La Escuela Normal Rural Raúl Isidro Burgos se conoce, desde hace meses, como la escuela Normal de Ayotzinapa por la localidad donde está ubicada. A veces, incluso, su denominación se resume al nombre del pueblo. Los alumnos de la escuela, sólo varones, viven ahí por cuatro años. La mayoría son hijos de campesinos, chicos pobres que, si no hubiera esa oferta, no tendrían dónde estudiar. Cada año tiene lugar para 140 alumnos.

La institución está signada por la lucha. Son sus estudiantes los que pelearon para que no se bajara la matrícula –y dos murieron en esa manifestación– y son sus estudiantes los que salen a pedir dinero en poblaciones vecinas para sostener la escuela de pie.

Incluso, cuando terminan las clases, ellos trabajan la tierra para costear las comidas. Las distintas crónicas e imágenes sobre Ayotzinapa muestran la pobreza de la escuela. Una imagen habla por cualquier descripción: los chicos no tienen colchones y duermen sobre cartones.
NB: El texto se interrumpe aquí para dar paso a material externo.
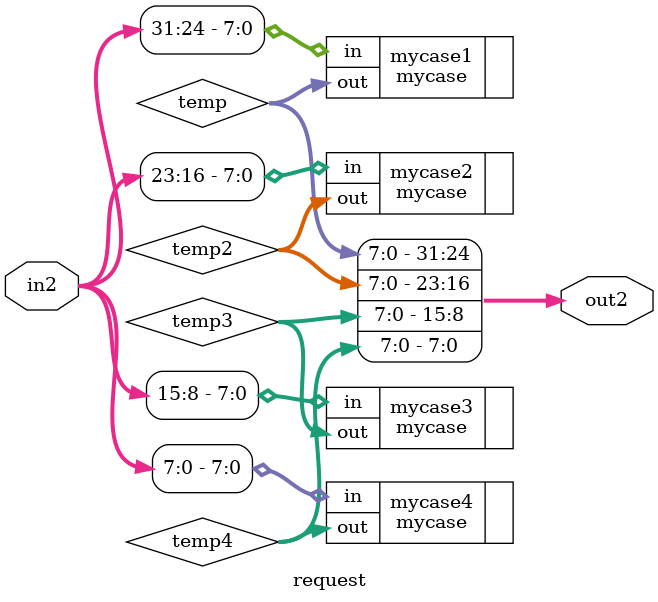
<source format=v>
`timescale 1ns / 1ps
module request(
    input [31:0] in2,
    output reg [31:0] out2
    );
	 
	 wire [7:0]temp;
	 wire [7:0]temp2;
	 wire [7:0]temp3;
	 wire [7:0]temp4;
	 
mycase mycase1(
	.in(in2[31:24]),
	.out(temp)
);
mycase mycase2(
	.in(in2[23:16]),
	.out(temp2)
);
mycase mycase3(
	.in(in2[15:8]),
	.out(temp3)
);
mycase mycase4(
	.in(in2[7:0]),
	.out(temp4)
);


always@(temp)
begin
 out2[31:24] = temp;
end

always@(temp2)
begin
out2[23:16] = temp2;
end

always@(temp3)
begin
out2[15:8] = temp3;
end

always@(temp4)
begin
out2[7:0] = temp4;
end

endmodule

</source>
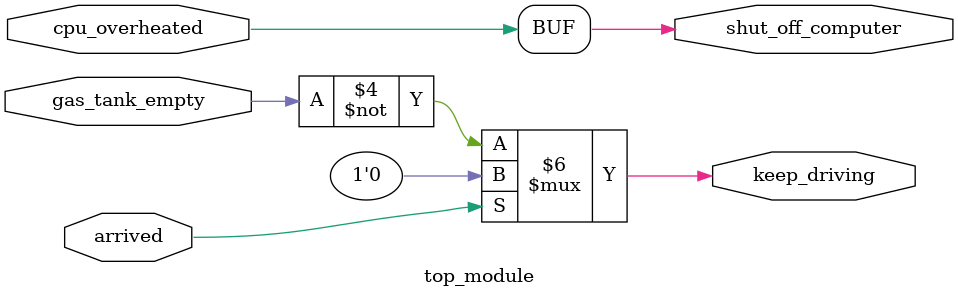
<source format=v>
module top_module (
    input      cpu_overheated,
    output reg shut_off_computer,
    input      arrived,
    input      gas_tank_empty,
    output reg keep_driving  ); //

    always @(*) begin
           shut_off_computer = cpu_overheated;
    end
	
    always @(*) begin
        if (~arrived)
           keep_driving = ~gas_tank_empty;
       	else
            keep_driving = 0;
    end

endmodule

</source>
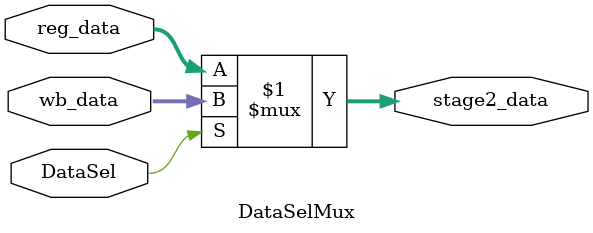
<source format=v>

module DataSelMux (
	input [31:0] wb_data,
	input [31:0] reg_data,
	input DataSel,
	output [31:0] stage2_data
);

assign stage2_data = (DataSel)? wb_data : reg_data;

endmodule
</source>
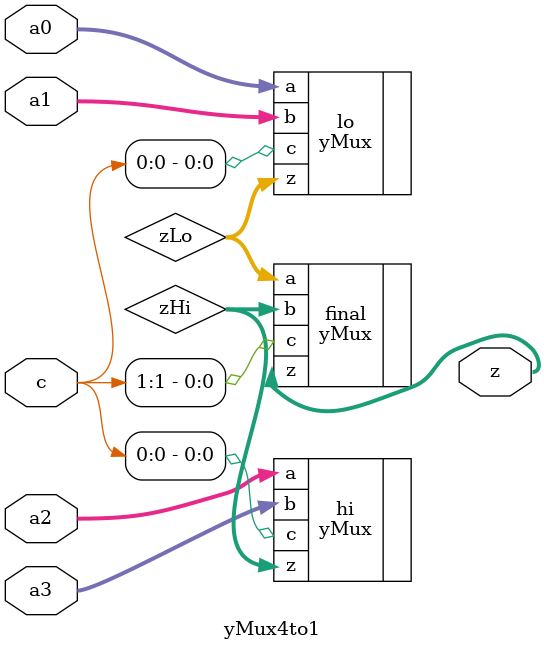
<source format=v>
module yMux4to1 (
    output [SIZE-1:0] z,   // Select value for one of the inputs
    input [SIZE-1:0] a0,   // First data input
    input [SIZE-1:0] a1,   // Second data input
    input [SIZE-1:0] a2,   // Third data input
    input [SIZE-1:0] a3,   // Fourth data input
    input [1:0] c          // Select input: determines which data input to choose
);

    parameter SIZE = 2;    // Parameter defining the width of the data inputs and output

    // Internal signals
    wire [SIZE-1:0] zLo;
    wire [SIZE-1:0] zHi;

    // 2-to-1 multiplexer for the lower half of the inputs (a0 and a1)
    yMux #(SIZE) lo (
        .z(zLo),
        .a(a0),
        .b(a1),
        .c(c[0])
    );

    // 2-to-1 multiplexer for the upper half of the inputs (a2 and a3)
    yMux #(SIZE) hi (
        .z(zHi),
        .a(a2),
        .b(a3),
        .c(c[0])
    );

    // 2-to-1 multiplexer to select between the results of the lower and upper multiplexers
    yMux #(SIZE) final (
        .z(z),
        .a(zLo),
        .b(zHi),
        .c(c[1])
    );

endmodule
</source>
Los jóvenes estudiantes, contó Francisco, se reúnen cada día, a las 19.30, para debatir sobre su rol en el país y sobre quiénes son ellos en el mundo que les tocó habitar.

“Aprendemos y nos orientamos sobre qué es Ayotzinapa: cuna de conciencia, la que abraza a hijos de campesinos, gente humilde, proletaria, la gente que siempre han pisoteado, que quiere salir adelante, que quiere una mejor vida para su familia”.